What are you looking forward to accomplishing in these roles in the future?

Enhancing students’ understanding of how pathology plays a role in the larger clinical picture of health care delivery. A lot of times pathology is the "black box" of medicine: you ask a question and an answer comes out, and people don't understand the inner workings of what the process of getting that answer looks like and what it could look like as a potential career for them.

What are some of the characteristics that describe students who come to Michigan?

They are incredibly inquisitive and well-rounded. You have everything from art history and music majors to biology majors.
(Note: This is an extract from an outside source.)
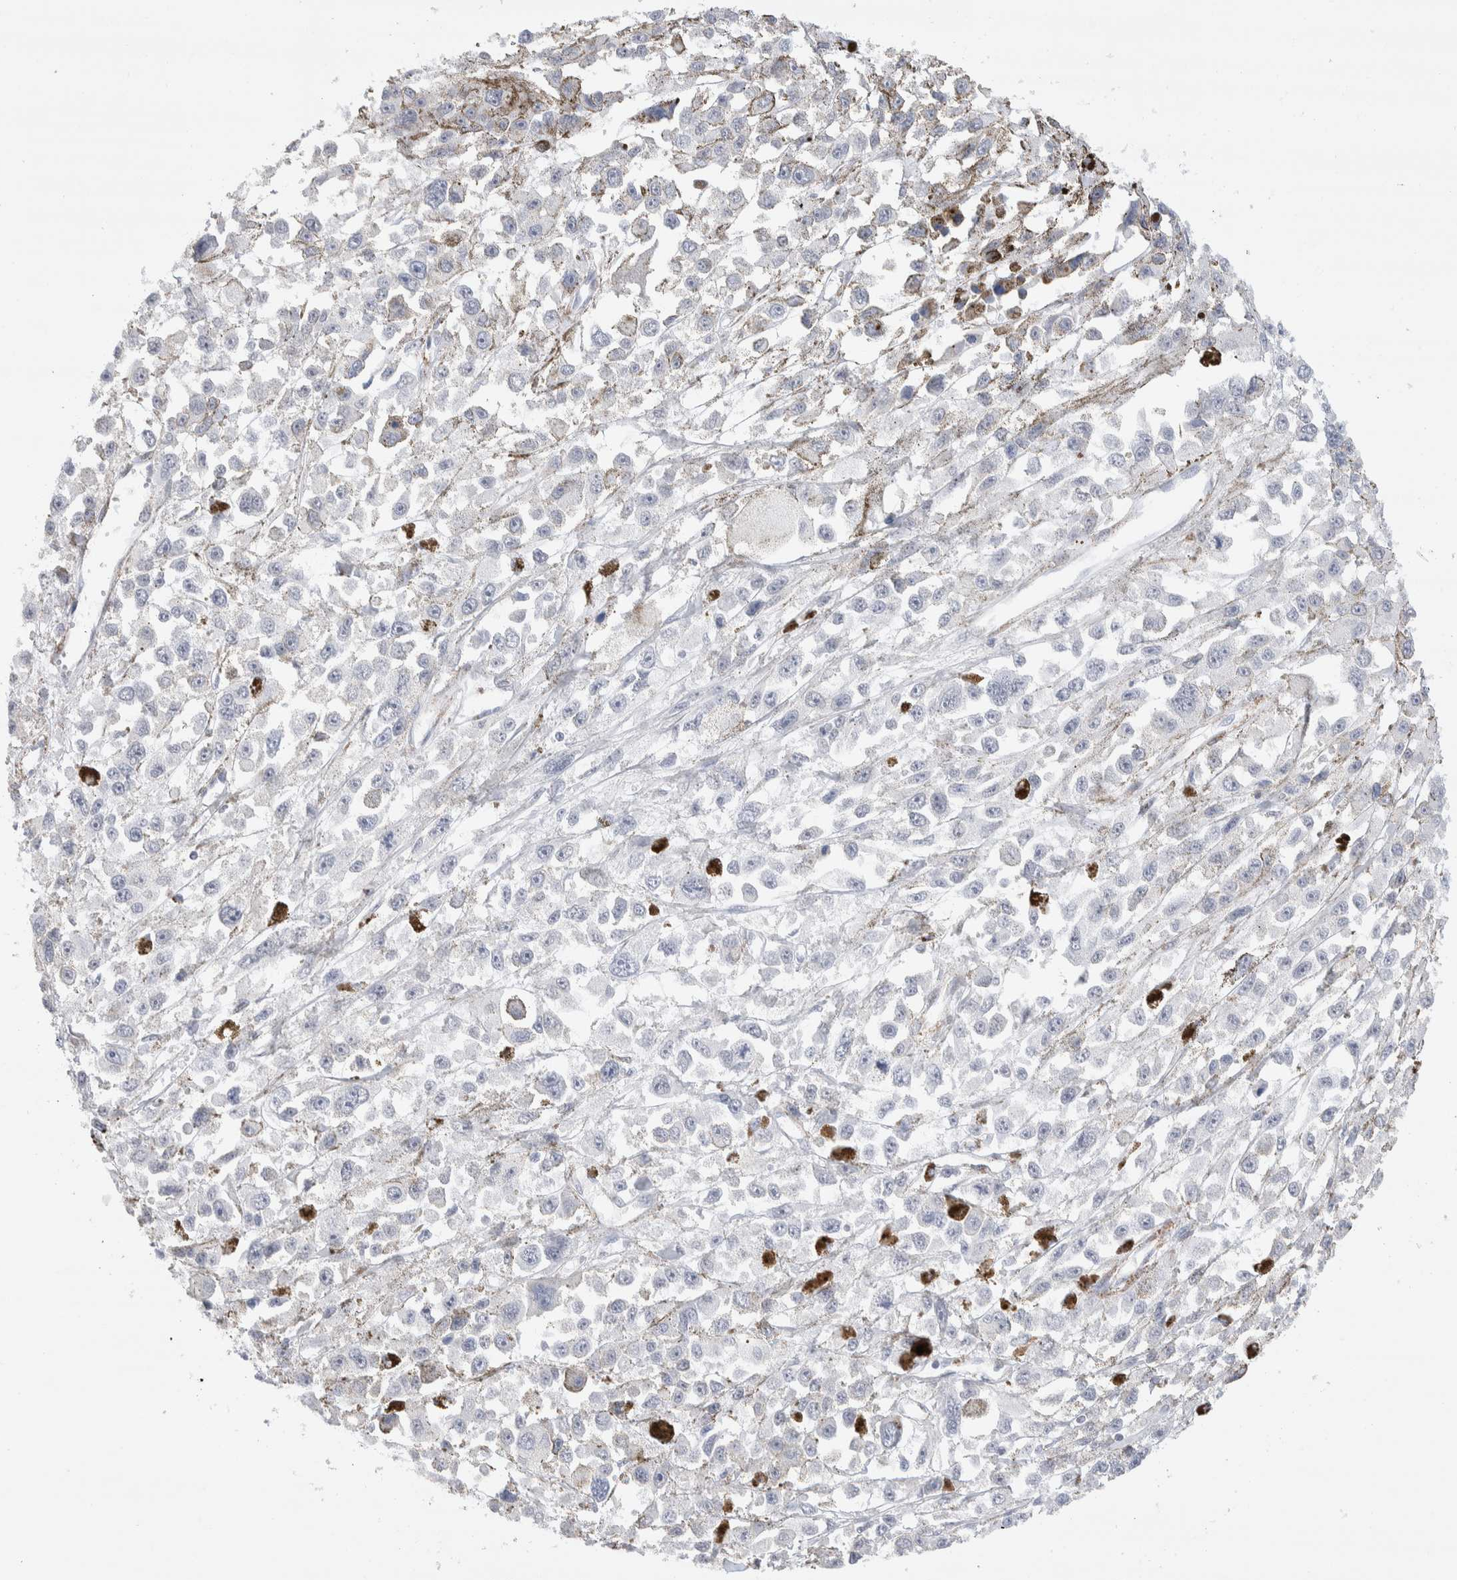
{"staining": {"intensity": "negative", "quantity": "none", "location": "none"}, "tissue": "melanoma", "cell_type": "Tumor cells", "image_type": "cancer", "snomed": [{"axis": "morphology", "description": "Malignant melanoma, Metastatic site"}, {"axis": "topography", "description": "Lymph node"}], "caption": "Photomicrograph shows no significant protein staining in tumor cells of melanoma. (Immunohistochemistry (ihc), brightfield microscopy, high magnification).", "gene": "SEPTIN4", "patient": {"sex": "male", "age": 59}}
The sheer amount of talent and broad interests that our students have never ceases to amaze me.

What do you like to do outside of the med school?

I love snowboarding whenever I get the chance. I also live to eat and will travel far in search of new restaurants. I generally love outdoor activities: hiking, biking, kayaking - anything that gets me outdoors and playing, I am a fan of.

What is your advice to a prospective student who is considering the University of Michigan Medical School for their medical education?

Just keep an open mind. You come into medical school with potential preconceived notions of what you like and what you are good at, and I think that people who keep an open mind might be pleasantly surprised by the vast array of opportunities that will arise just by keeping all the doors open.

The new curriculum gives students a lot more time to explore who they are, especially after their clinical rotations, to make a more comprehensive decision of what they will pursue for the rest of their career. This is something unique that I don't see in many other institutions.